[What the exercise asks]
From the entries, copy every line that carries the string "SQUARE".

[Records supplied]
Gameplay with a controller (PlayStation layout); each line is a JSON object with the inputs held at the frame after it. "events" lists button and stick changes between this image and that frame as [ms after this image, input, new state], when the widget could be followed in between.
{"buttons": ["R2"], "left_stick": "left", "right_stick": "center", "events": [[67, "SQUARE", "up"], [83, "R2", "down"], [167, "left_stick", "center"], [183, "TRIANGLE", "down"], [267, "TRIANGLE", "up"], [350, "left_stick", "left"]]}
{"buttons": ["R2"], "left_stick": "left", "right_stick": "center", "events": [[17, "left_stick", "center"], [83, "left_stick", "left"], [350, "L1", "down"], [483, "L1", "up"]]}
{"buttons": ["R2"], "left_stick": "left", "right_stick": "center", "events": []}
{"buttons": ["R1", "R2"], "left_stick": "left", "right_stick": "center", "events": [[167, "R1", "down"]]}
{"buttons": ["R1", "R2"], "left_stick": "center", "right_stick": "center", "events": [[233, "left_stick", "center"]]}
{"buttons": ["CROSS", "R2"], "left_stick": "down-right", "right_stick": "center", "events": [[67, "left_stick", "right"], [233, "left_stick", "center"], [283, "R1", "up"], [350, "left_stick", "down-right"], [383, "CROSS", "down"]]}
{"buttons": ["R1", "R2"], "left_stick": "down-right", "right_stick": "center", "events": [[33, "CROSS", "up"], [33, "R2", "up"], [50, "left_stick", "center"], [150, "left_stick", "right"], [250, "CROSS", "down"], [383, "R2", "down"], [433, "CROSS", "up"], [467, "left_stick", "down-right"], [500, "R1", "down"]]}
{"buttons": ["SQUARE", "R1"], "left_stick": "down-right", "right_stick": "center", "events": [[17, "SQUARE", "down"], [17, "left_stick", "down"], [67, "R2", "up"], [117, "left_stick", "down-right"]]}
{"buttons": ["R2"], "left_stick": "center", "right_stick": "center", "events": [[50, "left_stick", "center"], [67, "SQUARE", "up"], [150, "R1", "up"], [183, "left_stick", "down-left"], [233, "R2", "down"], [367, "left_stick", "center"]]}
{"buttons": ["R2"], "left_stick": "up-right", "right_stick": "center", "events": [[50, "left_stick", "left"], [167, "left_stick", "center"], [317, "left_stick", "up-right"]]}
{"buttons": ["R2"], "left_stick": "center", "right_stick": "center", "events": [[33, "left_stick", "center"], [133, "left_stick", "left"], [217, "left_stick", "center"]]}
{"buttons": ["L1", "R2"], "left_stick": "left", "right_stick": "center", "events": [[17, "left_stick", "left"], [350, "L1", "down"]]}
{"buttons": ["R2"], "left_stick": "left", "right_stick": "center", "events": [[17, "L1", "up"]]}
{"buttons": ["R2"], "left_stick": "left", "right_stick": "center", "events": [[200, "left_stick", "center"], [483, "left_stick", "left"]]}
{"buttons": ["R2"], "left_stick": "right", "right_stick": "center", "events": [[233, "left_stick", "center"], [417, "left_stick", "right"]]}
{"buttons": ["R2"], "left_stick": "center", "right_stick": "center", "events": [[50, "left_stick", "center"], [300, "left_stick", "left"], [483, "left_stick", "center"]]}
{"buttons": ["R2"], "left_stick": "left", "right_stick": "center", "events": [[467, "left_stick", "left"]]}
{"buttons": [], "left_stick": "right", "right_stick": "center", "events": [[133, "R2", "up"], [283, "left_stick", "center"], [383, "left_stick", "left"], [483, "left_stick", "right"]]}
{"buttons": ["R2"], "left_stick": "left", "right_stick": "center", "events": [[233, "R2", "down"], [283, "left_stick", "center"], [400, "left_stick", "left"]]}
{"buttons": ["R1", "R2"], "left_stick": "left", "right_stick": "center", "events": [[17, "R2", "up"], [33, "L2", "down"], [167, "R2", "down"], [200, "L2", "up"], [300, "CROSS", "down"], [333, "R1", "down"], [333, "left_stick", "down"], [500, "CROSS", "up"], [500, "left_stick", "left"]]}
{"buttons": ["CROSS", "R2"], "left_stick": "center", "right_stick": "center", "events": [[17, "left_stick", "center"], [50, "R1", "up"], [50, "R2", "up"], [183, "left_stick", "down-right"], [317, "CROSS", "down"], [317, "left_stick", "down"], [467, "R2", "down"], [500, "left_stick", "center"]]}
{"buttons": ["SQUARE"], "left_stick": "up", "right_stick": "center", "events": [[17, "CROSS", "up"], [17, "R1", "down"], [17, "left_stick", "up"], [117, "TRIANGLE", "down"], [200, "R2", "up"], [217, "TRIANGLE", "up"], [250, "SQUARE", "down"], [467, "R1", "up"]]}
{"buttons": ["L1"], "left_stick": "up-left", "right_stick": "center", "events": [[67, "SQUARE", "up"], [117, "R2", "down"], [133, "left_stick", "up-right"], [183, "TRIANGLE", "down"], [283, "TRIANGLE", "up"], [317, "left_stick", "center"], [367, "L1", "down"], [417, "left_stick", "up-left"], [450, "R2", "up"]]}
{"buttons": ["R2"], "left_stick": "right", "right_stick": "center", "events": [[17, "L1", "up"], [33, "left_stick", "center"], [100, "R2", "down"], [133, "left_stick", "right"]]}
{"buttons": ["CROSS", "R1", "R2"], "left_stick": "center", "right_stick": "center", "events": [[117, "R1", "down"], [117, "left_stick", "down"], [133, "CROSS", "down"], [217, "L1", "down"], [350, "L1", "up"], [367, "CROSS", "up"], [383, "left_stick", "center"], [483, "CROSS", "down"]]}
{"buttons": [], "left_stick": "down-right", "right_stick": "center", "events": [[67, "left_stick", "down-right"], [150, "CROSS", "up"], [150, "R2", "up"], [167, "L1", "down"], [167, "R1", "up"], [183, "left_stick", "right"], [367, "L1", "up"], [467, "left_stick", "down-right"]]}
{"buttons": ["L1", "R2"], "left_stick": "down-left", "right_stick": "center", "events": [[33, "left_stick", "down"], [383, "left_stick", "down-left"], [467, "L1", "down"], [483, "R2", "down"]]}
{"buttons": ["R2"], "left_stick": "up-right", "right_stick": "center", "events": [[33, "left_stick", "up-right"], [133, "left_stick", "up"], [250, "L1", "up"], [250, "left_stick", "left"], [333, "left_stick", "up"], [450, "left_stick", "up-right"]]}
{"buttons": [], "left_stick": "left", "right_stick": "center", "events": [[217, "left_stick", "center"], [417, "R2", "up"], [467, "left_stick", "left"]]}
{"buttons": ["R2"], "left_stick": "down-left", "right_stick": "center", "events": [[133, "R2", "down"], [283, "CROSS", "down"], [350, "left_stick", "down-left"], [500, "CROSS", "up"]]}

[Task solution]
{"buttons": ["R2"], "left_stick": "left", "right_stick": "center", "events": [[67, "SQUARE", "up"], [83, "R2", "down"], [167, "left_stick", "center"], [183, "TRIANGLE", "down"], [267, "TRIANGLE", "up"], [350, "left_stick", "left"]]}
{"buttons": ["SQUARE", "R1"], "left_stick": "down-right", "right_stick": "center", "events": [[17, "SQUARE", "down"], [17, "left_stick", "down"], [67, "R2", "up"], [117, "left_stick", "down-right"]]}
{"buttons": ["R2"], "left_stick": "center", "right_stick": "center", "events": [[50, "left_stick", "center"], [67, "SQUARE", "up"], [150, "R1", "up"], [183, "left_stick", "down-left"], [233, "R2", "down"], [367, "left_stick", "center"]]}
{"buttons": ["SQUARE"], "left_stick": "up", "right_stick": "center", "events": [[17, "CROSS", "up"], [17, "R1", "down"], [17, "left_stick", "up"], [117, "TRIANGLE", "down"], [200, "R2", "up"], [217, "TRIANGLE", "up"], [250, "SQUARE", "down"], [467, "R1", "up"]]}
{"buttons": ["L1"], "left_stick": "up-left", "right_stick": "center", "events": [[67, "SQUARE", "up"], [117, "R2", "down"], [133, "left_stick", "up-right"], [183, "TRIANGLE", "down"], [283, "TRIANGLE", "up"], [317, "left_stick", "center"], [367, "L1", "down"], [417, "left_stick", "up-left"], [450, "R2", "up"]]}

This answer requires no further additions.